Page 44 of Marked By The Kings

But eventually, I am drawn into consciousness. The lights in the room are dim, and everything hurts. The smell of antiseptic turns my stomach. “My stomach,” I groan, bringing my hand to my belly.

The curve I have been afraid of showing off for so many months is still there. “My baby,” I whisper, tired even though I’ve been asleep for hours. The sun no longer shines outside my hospital room window.

“Dani?” I turn to the sound and see my father stretched out in the corner of the room in a chair meant for a much smaller person. “Dani, are you awake?”

Tears spring to my eyes. “Daddy.” My words sound like a croak, but I don’t care.

He gets up and opens the door to my room, calling for the nurses. He tells them that I’m awake before rushing to my bedside. “I was so scared, honey.” Tears fill his eyes, too. “When the hospital called and said you were in surgery, I nearly killed myself trying to get here.”

Surgery? “What surgery?”

I watch his eyes drift from my face to my stomach, and I realize he must know about the pregnancy. “The hospital had to call in a fetal surgeon,” he says neutrally. “Your placenta was leaking, and they were concerned that you would have to deliver early. But the surgeon arrived with enough time to repair the issues and keep the baby in there for a few more weeks. You’ll have to be on bed rest, though.”

“But he’s okay?” I rub the swell of my stomach and feel it, a bandage. That must be where they cut into me.

My father nods his head. Before he can say anything, the door to the room opens again, and there’s a rush of white coats and scrubs. The light in the room gets brighter as they check my vitals and ask a bunch of questions about how I feel.

I’m overwhelmed by the attention and thoroughly exhausted. Dr. Steele says that’s normal. “You went through a traumatic event. Your brain has to heal as well as your body.”

Traumatic event. I say the words to myself slowly, tasting them on the tip of my tongue. And it reminds me of the last time. “Howard,” I frown, “where’s Holy?”

The room quiets, and every professional eye turns toward my father. He has the grace to look ashamed. “He’s uh, he’s in his own room.”

“I want to see him.” I make every effort to sit up because my abdomen hurts, and the nurses force me to stay lying down.

“Miss Fulton, if you’d like to see Howard Pelham, we can arrange that. But your father will need to leave the room for the duration of the visit.” Dr. Steele’s tone is careful and controlled.

Something happened. I can feel it. I just don’t know what it was. “Why?”

Once again, everyone looks at my father. Marcus Fulton sighs heavily and says, “We got in a fistfight, and the staff said they wouldn’t call the cops as long as we kept our distance.”

Afistfight? How long have I been asleep?

“I’m sorry, honey,” he says contritely after a few moments. “When he said he was the father of your child, I lost it.”

33

HOLY

Adoctor hovers over me, his eyes studying every inch of my face as he shines a light in my eyes. I pull away with a wince, and the doctor makes a sound of interest. He turns to the nurse and says something I don’t quite understand.

The doctor turns back to me and asks, “Howard, do you remember how you sustained this head injury?”

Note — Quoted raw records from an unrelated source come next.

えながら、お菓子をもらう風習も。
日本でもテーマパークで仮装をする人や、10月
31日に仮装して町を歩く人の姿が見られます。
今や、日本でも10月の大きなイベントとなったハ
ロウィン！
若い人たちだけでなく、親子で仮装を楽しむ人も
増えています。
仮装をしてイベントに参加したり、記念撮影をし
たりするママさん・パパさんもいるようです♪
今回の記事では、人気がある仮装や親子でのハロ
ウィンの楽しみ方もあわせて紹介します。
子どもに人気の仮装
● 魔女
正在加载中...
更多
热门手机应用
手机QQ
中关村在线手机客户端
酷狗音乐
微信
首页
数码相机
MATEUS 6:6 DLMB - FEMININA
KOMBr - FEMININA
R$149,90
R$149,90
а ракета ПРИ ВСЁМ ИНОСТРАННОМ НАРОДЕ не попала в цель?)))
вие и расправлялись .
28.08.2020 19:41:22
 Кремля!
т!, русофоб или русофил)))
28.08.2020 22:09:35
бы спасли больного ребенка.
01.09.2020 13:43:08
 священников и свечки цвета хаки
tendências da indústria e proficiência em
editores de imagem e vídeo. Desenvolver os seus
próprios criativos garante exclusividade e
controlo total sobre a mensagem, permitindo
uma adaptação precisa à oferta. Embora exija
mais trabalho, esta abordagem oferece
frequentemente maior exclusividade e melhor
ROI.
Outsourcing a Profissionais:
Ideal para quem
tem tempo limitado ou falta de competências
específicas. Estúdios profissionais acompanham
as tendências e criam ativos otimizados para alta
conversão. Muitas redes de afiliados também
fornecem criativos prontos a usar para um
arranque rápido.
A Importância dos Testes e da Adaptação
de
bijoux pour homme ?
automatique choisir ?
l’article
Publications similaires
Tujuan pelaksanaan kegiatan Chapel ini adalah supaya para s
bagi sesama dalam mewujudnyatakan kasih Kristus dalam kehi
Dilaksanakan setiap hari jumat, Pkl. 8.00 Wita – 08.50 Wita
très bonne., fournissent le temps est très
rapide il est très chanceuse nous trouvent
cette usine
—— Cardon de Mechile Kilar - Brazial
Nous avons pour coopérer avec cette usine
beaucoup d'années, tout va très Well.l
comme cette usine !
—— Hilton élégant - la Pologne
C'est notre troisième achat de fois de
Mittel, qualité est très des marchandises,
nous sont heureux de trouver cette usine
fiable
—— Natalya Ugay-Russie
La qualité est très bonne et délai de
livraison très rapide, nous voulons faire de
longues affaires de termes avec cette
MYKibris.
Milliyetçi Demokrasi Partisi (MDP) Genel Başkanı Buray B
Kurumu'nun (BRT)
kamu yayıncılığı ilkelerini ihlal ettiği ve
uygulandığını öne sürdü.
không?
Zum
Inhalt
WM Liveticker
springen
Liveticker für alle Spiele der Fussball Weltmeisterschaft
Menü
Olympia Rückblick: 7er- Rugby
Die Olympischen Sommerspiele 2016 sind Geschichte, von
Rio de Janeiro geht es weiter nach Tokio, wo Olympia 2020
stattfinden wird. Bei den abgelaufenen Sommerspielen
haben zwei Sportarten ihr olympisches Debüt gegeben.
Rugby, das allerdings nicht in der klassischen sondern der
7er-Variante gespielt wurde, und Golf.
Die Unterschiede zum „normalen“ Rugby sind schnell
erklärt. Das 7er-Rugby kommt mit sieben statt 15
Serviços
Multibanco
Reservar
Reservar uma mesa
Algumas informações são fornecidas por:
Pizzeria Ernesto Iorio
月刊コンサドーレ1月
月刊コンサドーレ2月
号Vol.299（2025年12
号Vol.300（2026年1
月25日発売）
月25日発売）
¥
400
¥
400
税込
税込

I nod, which makes my head hurt and exacerbates the ache in my neck. I have an unsettling feeling in the pit of my stomach. I remember being in the car with Danielle, driving to the zoo, when we were hit by a truck.

Danielle.

The truck hit the passenger side of the car. I remember seeing blood dripping from her mouth and forehead. Her slumped over body as we waited for emergency vehicles to arrive. “Where’s Dani?” I ask, my stomach churning with anxiety.

The doctor examines the bandage on my head. It almost matches the one they put on Danielle when they shoved her in the back of the EMS van. I remember her beautiful face, marred with injuries. His face is solemn as he tells me what he knows. “She sustained serious injuries during the crash and is currently in surgery. The doctor that saw her said she had an issue with her placenta, and they rushed her into the OR. Unfortunately, I don’t know the extent of her injuries or how the surgery is going. But when I find out, I’ll let you know.”

My stomach drops, and my brain grapples with what will happen to me if Danielle doesn’t make it. Or, if God forbid, our baby doesn’t make it. “She’s in surgery?” I repeat.

The doctor sighs heavily and steps back. “Yes, Mr. Pelham. We’ve discussed this. Miss Fulton was taken into surgery for placental abruption. From what I understand, they called in a fetal surgeon to determine if she needed to deliver early or if something could be done to keep the baby in utero a little longer.”

It’s all coming back to me. We just had this conversation five minutes ago.

“You have a concussion, Mr. Pelham,” the doctor reminds me gently. “We’ll monitor you over the next few hours to ensure you’re alright. A nurse will come in every ten minutes to check on you and observe your symptoms. We’ve called your emergency contact, and Mr. Monroe said he would be here as soon as possible. I understand he’s coming from Manhattan?”